A p=2 case has diameter equal to 2 so no additional edge can be added. That is not true for p>=3 case.

In fact there is quite large amount of triples of unconnected vertices such that distance between each pair is at least 3.

It seems to me that:

• For $p=3$ we can add 1 more triangle to each vertex. Such triangle would take form of $ijk,\, i(j+1)(k+1),\, i(j+2)(k+2)$. (Looping back to one when necessary)

Drawing of example triangle. (There is a lot of missing edges here. Please imagine the missing ones)

If correct that would bring the diameter of that graph to 2 so no additional edge could be added.

• For $p=4$ it seems like we can add 4-5 triangles to each vertex instead of just 1. Though I am quite certain I made a mistake here, here is another crude drawing.

(There is a lot of missing edges here. Please imagine the missing ones)

I do not have enough skill to properly formalize or prove the $p=4$ case much less extend it further. But the idea of getting the lower bound for $r_n$ seems to be a promising one, at least when n is a power of 3.

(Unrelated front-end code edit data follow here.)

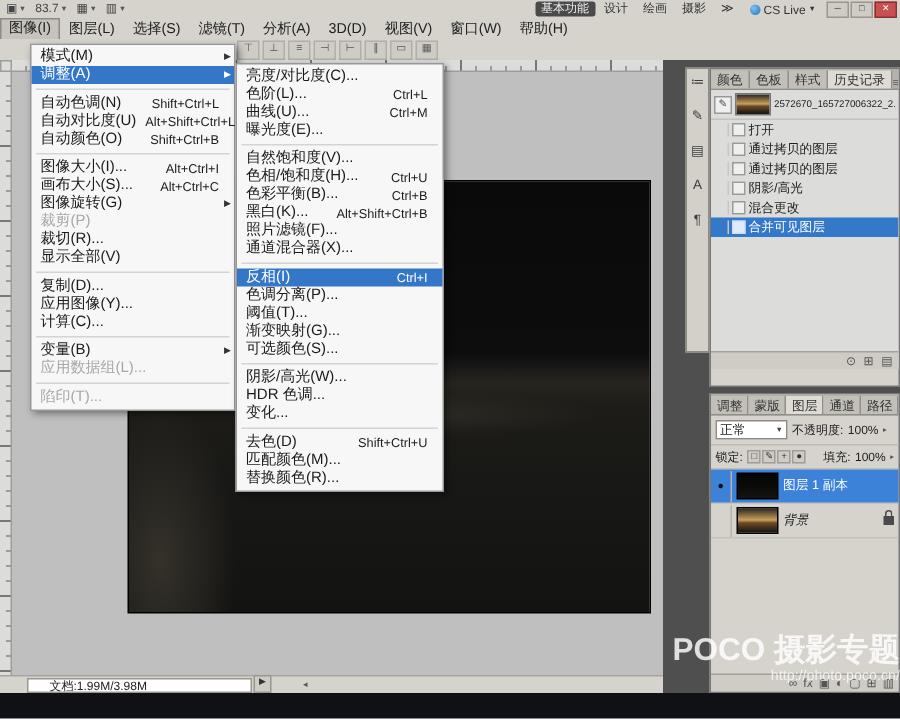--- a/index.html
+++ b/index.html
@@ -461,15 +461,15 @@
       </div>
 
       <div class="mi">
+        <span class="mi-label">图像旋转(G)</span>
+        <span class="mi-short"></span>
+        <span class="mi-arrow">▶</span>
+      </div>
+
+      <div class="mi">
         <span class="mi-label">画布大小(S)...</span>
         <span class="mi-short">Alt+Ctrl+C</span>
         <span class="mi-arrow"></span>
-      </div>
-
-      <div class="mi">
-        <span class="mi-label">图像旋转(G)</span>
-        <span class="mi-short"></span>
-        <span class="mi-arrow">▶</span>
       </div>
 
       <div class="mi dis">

I think I will stop here for now. If I ever get back to it I will try to update the answer. Hope this helps somehow.

Answer 2

As a comment to the answer above. Here, OP uses the technique that can be generalised as follows. Given a finite abelian group X, take a $2m$-element subset $A=\{a_{1,1},a_{1,2},...,a_{m,1},a_{m,2}\}\subseteq X$ such that (with the additive notation):

1. $0\notin A$
2. $\forall(x\in A):-x\in A$
3. $\forall(i\in[m]):a_{i,1}-a_{i,2}\in A$
4. $\forall(i,j\in[m])\forall(r,s\in[2]):i\neq j\rightarrow a_{i,r}-a_{j,s}\notin A$

Consider the graph $G_{X,A}$ such that $V(G_{X,A})=X$ and $x,y\in X$ are adjacent iff there is an element $z\in A$ such that $x+z=y$. One may prove that $G_{X,A}$ is locally linear (furthermore, conditions 3, 4 are necessary for our graph to be locally linear). One may also prove that each element in $A$ has order $3$ (the abelian case is crucial here).

In the above example, OP chooses as $X$ the $k$-th power of the cyclic group of order $3$ (which gives an abelian group). Then we can take as $A$ all vectors in $X$ with their coordinates are all non-zero. Ordering $A$ such that $a_{i,1}=-a_{i,2}$, we see that $A$ satisfies 1-4. Of course, $|A|=2^k$ which gives $G_{X,A}$ is a $2^k$-regular locally linear graph and $r_{3^k}\geq2^k$.